Complete step-by-step answer:
Let us consider the given expression
 $z={{\left( \dfrac{\sqrt{3}}{2}+\dfrac{i}{2} \right)}^{5}}+{{\left( \dfrac{\sqrt{3}}{2}-\dfrac{i}{2} \right)}^{5}}$
We know that $\cos \left( \dfrac{\pi }{6} \right)=\dfrac{\sqrt{3}}{2}$ and $\sin \left( \dfrac{\pi }{6} \right)=\dfrac{1}{2}$ and we replace this values in the given expression,
$z={{\left( \cos \left( \dfrac{\pi }{6} \right)+i\sin \left( \dfrac{\pi }{6} \right) \right)}^{5}}+{{\left( \cos \left( \dfrac{\pi }{6} \right)-i\sin \left( \dfrac{\pi }{6} \right) \right)}^{5}}$
We know that the Euler’s formula for the complex number, $\cos \theta +i\sin \theta ={{e}^{i\theta }}$
$z={{\left( {{e}^{i\dfrac{\pi }{6}}} \right)}^{5}}+{{\left( {{e}^{-i\dfrac{\pi }{6}}} \right)}^{5}}$
By using the indices formula ${{\left( {{x}^{a}} \right)}^{b}}={{x}^{ab}}$ and we have
\[z={{e}^{i\dfrac{5\pi }{6}}}+{{e}^{-i\dfrac{5\pi }{6}}}\]

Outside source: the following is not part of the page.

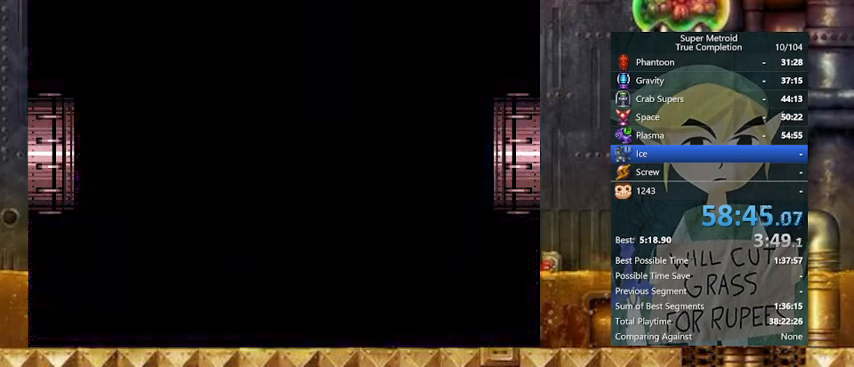
{"buttons": ["Y", "DPAD_LEFT"], "events": []}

Again, applying the Euler’s formula of a complex number in the reserve order ${{e}^{i\theta }}=\cos \theta +i\sin \theta $
\[z=\left[ \cos \left( \dfrac{5\pi }{6} \right)+i\sin \left( \dfrac{5\pi }{6} \right) \right]+\left[ \cos \left( \dfrac{5\pi }{6} \right)-i\sin \left( \dfrac{5\pi }{6} \right) \right]\]

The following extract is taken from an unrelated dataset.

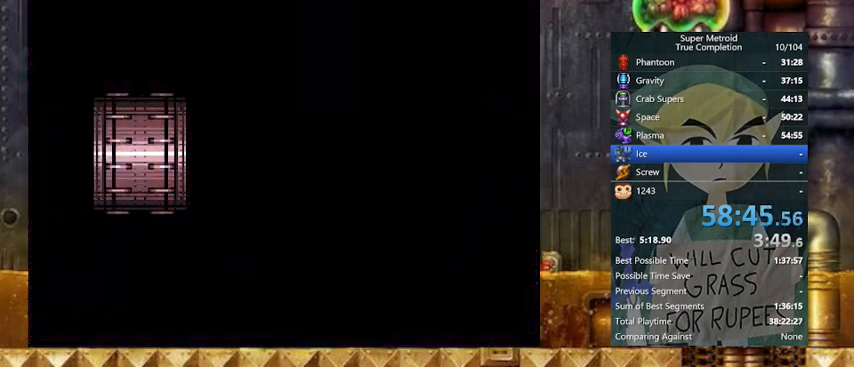
{"buttons": ["Y", "DPAD_LEFT"], "events": []}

Rearrange the term $\dfrac{5\pi }{6}=\pi -\dfrac{\pi }{6}$ in the above expression, we get
\[z=\left[ \cos \left( \pi -\dfrac{\pi }{6} \right)+i\sin \left( \pi -\dfrac{\pi }{6} \right) \right]+\left[ \cos \left( \pi -\dfrac{\pi }{6} \right)-i\sin \left( \pi -\dfrac{\pi }{6} \right) \right]\]
Applying the allied angle formulas $\cos \left( \pi -\dfrac{\pi }{6} \right)=-\cos \dfrac{\pi }{6}$ and $\sin \left( \pi -\dfrac{\pi }{6} \right)=\sin \dfrac{\pi }{6}$, we get
\[z=\left[ -\cos \left( \dfrac{\pi }{6} \right)+i\sin \left( \dfrac{\pi }{6} \right) \right]+\left[ -\cos \left( \dfrac{\pi }{6} \right)-i\sin \left( \dfrac{\pi }{6} \right) \right]\]
Rearranging the terms, we get
\[z=-\cos \left( \dfrac{\pi }{6} \right)+i\sin \left( \dfrac{\pi }{6} \right)-\cos \left( \dfrac{\pi }{6} \right)-i\sin \left( \dfrac{\pi }{6} \right)\]
Cancelling the term $i\sin \left( \dfrac{\pi }{6} \right)$ on the right side, we get
\[z=-\cos \left( \dfrac{\pi }{6} \right)-\cos \left( \dfrac{\pi }{6} \right)\]
\[z=-2\cos \left( \dfrac{\pi }{6} \right)\]
We have \[\cos \left( \dfrac{\pi }{6} \right)=\dfrac{\sqrt{3}}{2}\] and replace this value in the above expression, we get
\[z=-2\times \dfrac{\sqrt{3}}{2}\]
\[z=-\sqrt{3}\]
It can be also written as
\[z=-\sqrt{3}+i0\]
Now comparing this complex number with the general complex number $z=x+iy$, we get
$x=-\sqrt{3}$ and $y=0$
Hence the imaginary part of the given expression is zero.
Therefore, the correct option for the given question is option (b).

Note: Alternatively, the question is solved as follows
The polar form the complex number is $z=r\left( \cos \theta +i\sin \theta \right)$ where ${{r}^{2}}=\dfrac{3}{4}+\dfrac{1}{4}=1$ and $\theta =\dfrac{\pi }{6}$. Therefore$z={{r}^{5}}\left[ {{e}^{i5\theta }}+{{e}^{-i5\theta }} \right]$, put r = 1 and by using De-Moivre’s theorem. This gives $z=2\cos 5\theta $. Hence it is a real number that means the imaginary part in the complex number is zero.